Dengan demikian, shadow banking tidak hanya relevan sebagai sumber risiko, tetapi juga sebagai fenomena struktural dalam sistem keuangan modern. Tantangan utama bagi pembuat kebijakan di negara berkembang seperti Indonesia adalah merancang kerangka pengawasan yang mampu menjaga stabilitas sistem keuangan dan perlindungan konsumen, tanpa menghambat peran shadow banking dalam memperluas akses pembiayaan dan mendorong inovasi keuangan.
Sources:
Checo, A., Grigoli, F., & Sandri, D. (2024). Monetary Policy Transmission in Emerging Markets: Proverbial Concerns, Novel Evidence. IMF Working Paper No. 2024/093.

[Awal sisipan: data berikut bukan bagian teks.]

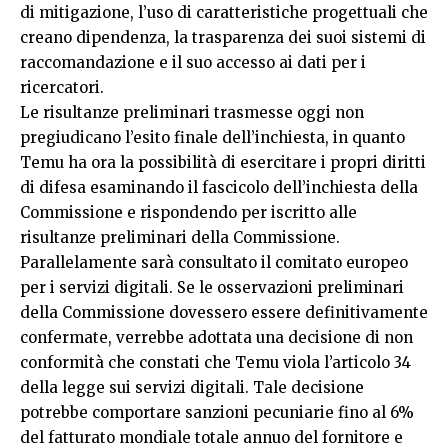
di mitigazione, l’uso di caratteristiche progettuali che
creano dipendenza, la trasparenza dei suoi sistemi di
raccomandazione e il suo accesso ai dati per i
ricercatori.
Le risultanze preliminari trasmesse oggi non
pregiudicano l’esito finale dell’inchiesta, in quanto
Temu ha ora la possibilità di esercitare i propri diritti
di difesa esaminando il fascicolo dell’inchiesta della
Commissione e rispondendo per iscritto alle
risultanze preliminari della Commissione.
Parallelamente sarà consultato il comitato europeo
per i servizi digitali. Se le osservazioni preliminari
della Commissione dovessero essere definitivamente
confermate, verrebbe adottata una decisione di non
conformità che constati che Temu viola l’articolo 34
della legge sui servizi digitali. Tale decisione
potrebbe comportare sanzioni pecuniarie fino al 6%
del fatturato mondiale totale annuo del fornitore e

Claessens, Stijn & Ratnovski, Lev (2014). What Is Shadow Banking? IMF Working Paper WP/14/25. International Monetary Fund.
Fidhayanti, D. (2020). Urgensi Pembentukan Regulasi Shadow Banking pada Layanan Pinjam Meminjam Berbasis Teknologi Finansial di Indonesia. Jurnal IUS: Kajian Hukum dan Keadilan, 8(2). Retrieved from https://jurnalius.ac.id/ojs/index.php/jurnalIUS/article/download/722/pdf_164/2553.
Zhou, S. (Ed.). (2023). Shadow Banking and Financial Risk in Emerging and Developing Markets. Palgrave Macmillan Studies in Banking and Financial Institutions.